Source data
----
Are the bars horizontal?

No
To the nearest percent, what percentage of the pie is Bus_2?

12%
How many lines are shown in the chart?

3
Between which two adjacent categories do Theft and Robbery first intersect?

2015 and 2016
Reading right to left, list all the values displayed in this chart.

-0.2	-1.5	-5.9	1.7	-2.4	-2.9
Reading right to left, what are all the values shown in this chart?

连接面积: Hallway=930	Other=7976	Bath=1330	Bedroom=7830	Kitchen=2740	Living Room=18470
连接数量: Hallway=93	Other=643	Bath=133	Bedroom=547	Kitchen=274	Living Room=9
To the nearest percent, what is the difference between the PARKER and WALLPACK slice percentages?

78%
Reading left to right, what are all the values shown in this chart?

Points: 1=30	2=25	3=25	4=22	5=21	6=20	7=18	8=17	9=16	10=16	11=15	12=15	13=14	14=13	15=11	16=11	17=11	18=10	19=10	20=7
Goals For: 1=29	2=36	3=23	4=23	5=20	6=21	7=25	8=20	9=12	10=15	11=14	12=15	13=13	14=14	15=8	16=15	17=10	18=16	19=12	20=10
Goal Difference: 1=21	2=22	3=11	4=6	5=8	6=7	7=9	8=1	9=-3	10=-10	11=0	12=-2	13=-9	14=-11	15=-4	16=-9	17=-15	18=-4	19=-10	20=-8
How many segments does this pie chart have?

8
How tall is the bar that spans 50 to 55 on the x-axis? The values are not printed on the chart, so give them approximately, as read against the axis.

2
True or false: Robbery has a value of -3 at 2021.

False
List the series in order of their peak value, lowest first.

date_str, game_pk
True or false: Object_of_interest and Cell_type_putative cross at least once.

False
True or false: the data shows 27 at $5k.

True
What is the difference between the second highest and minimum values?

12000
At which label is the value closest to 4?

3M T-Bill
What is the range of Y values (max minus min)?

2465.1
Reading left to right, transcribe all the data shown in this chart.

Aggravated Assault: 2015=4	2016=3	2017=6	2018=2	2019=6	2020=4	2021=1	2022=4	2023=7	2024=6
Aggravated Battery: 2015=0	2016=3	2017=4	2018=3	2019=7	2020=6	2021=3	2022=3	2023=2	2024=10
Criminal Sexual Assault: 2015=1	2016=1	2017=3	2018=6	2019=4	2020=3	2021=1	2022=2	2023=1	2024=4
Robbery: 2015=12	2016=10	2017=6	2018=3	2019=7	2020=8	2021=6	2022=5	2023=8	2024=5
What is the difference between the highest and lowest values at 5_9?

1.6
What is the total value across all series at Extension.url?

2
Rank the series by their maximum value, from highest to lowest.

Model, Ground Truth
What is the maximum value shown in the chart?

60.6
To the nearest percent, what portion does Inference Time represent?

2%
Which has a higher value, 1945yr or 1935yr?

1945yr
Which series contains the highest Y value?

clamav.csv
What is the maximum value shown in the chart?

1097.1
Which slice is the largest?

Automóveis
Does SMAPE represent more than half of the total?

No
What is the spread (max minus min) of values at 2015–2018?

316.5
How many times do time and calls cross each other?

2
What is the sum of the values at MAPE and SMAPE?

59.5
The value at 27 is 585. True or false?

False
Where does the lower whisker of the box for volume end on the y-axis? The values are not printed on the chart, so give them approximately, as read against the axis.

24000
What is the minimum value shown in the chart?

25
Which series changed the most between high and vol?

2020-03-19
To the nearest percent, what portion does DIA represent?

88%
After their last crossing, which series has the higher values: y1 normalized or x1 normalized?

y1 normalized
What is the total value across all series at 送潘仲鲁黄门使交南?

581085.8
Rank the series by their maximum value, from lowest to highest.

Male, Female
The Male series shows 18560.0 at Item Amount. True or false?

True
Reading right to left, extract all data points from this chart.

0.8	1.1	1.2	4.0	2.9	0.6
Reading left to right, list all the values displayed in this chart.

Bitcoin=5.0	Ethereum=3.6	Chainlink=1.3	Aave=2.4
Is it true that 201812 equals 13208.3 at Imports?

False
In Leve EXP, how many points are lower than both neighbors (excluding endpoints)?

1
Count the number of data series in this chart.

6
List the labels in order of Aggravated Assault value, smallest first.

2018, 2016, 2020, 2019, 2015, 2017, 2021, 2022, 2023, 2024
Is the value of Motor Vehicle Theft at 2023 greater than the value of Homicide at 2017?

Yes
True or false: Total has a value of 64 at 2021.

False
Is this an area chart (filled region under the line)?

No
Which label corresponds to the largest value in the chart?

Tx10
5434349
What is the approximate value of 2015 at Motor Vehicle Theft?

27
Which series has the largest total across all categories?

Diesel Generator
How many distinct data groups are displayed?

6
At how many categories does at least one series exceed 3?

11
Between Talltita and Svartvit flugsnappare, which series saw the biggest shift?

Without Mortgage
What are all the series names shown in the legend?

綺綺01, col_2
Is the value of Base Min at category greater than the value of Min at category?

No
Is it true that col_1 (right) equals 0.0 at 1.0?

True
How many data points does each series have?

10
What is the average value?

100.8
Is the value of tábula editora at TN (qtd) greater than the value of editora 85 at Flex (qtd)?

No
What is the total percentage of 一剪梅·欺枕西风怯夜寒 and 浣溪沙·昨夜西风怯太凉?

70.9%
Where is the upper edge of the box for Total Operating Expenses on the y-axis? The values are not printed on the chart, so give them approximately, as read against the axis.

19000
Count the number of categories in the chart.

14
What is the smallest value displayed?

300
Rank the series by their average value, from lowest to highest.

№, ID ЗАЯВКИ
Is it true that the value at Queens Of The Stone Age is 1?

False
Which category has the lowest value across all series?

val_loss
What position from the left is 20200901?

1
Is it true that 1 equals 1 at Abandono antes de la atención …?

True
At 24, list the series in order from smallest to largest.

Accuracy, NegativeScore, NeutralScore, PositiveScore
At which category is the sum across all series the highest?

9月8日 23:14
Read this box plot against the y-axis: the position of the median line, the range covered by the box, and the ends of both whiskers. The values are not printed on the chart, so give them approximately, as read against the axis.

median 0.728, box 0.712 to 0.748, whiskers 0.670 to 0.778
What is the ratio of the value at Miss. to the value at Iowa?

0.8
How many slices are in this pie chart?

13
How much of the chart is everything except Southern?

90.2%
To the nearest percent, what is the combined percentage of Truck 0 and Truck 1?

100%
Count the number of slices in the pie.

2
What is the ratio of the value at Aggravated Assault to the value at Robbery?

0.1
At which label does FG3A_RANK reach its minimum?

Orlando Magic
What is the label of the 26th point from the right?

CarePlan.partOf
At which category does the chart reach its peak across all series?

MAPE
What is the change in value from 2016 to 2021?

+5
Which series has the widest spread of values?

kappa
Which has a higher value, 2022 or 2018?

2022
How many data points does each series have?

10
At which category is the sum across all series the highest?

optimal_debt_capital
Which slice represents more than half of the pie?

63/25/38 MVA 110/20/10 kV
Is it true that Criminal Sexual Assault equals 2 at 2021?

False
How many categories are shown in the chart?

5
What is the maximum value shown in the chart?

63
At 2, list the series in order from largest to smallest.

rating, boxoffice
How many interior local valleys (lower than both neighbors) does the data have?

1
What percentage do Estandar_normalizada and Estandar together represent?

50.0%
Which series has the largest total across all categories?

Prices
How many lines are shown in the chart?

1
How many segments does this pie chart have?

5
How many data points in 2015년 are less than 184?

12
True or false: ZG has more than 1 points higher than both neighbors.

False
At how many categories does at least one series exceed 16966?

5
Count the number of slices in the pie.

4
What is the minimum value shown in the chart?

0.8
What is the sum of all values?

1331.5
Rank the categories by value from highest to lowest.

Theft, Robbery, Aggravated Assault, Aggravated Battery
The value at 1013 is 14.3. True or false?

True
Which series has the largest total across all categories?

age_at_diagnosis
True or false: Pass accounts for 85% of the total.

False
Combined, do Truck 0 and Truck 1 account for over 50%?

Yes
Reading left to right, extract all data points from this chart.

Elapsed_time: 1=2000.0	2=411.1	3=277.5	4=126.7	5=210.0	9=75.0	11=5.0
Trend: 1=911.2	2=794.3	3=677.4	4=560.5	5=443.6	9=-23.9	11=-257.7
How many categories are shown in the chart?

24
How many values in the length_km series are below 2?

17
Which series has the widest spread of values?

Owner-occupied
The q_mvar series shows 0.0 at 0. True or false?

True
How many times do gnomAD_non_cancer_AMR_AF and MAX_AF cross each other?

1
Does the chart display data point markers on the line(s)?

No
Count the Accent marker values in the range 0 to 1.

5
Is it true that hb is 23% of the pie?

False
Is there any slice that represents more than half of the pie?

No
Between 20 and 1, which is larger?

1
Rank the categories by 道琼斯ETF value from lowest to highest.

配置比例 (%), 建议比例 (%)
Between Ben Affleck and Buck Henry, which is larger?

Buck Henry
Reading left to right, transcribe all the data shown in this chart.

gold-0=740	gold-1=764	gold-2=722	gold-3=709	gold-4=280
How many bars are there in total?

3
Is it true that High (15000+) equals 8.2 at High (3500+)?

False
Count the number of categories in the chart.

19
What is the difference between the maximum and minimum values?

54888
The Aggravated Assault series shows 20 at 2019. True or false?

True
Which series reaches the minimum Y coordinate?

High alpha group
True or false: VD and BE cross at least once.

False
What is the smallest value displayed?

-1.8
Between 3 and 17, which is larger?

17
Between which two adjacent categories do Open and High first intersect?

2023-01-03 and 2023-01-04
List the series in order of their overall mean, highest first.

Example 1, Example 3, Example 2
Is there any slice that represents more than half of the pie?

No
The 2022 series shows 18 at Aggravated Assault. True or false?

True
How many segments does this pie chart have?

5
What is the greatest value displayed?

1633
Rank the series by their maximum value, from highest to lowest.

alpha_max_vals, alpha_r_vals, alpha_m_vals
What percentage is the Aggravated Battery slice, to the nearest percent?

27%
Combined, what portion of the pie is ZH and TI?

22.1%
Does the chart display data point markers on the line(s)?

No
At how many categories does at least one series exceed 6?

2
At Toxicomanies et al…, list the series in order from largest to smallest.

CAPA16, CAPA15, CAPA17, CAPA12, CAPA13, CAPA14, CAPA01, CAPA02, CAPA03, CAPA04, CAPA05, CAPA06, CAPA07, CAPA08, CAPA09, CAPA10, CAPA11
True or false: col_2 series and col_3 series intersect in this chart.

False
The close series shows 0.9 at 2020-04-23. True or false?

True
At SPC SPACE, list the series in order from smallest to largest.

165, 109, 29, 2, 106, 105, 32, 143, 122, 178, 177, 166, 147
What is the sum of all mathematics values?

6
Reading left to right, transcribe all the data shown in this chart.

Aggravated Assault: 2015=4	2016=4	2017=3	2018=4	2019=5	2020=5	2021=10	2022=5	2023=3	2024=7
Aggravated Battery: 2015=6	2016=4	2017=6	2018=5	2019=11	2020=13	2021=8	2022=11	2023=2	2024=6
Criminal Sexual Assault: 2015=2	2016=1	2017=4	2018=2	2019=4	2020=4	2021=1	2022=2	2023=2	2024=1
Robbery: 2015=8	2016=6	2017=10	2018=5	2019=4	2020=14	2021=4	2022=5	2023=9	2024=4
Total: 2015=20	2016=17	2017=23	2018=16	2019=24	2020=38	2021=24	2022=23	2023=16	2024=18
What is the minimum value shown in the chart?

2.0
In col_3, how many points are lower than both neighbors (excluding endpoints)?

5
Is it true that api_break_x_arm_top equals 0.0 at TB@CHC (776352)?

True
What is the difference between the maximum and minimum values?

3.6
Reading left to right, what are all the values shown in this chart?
----
# DIRECTIONS FOR THIS TASK
Please copy out the rows of the source data word for word, from the first line through the line that contains "Reading right to left, list", including both of those lines.

# SOLUTION TO THIS PROBLEM
Are the bars horizontal?

No
To the nearest percent, what percentage of the pie is Bus_2?

12%
How many lines are shown in the chart?

3
Between which two adjacent categories do Theft and Robbery first intersect?

2015 and 2016
Reading right to left, list all the values displayed in this chart.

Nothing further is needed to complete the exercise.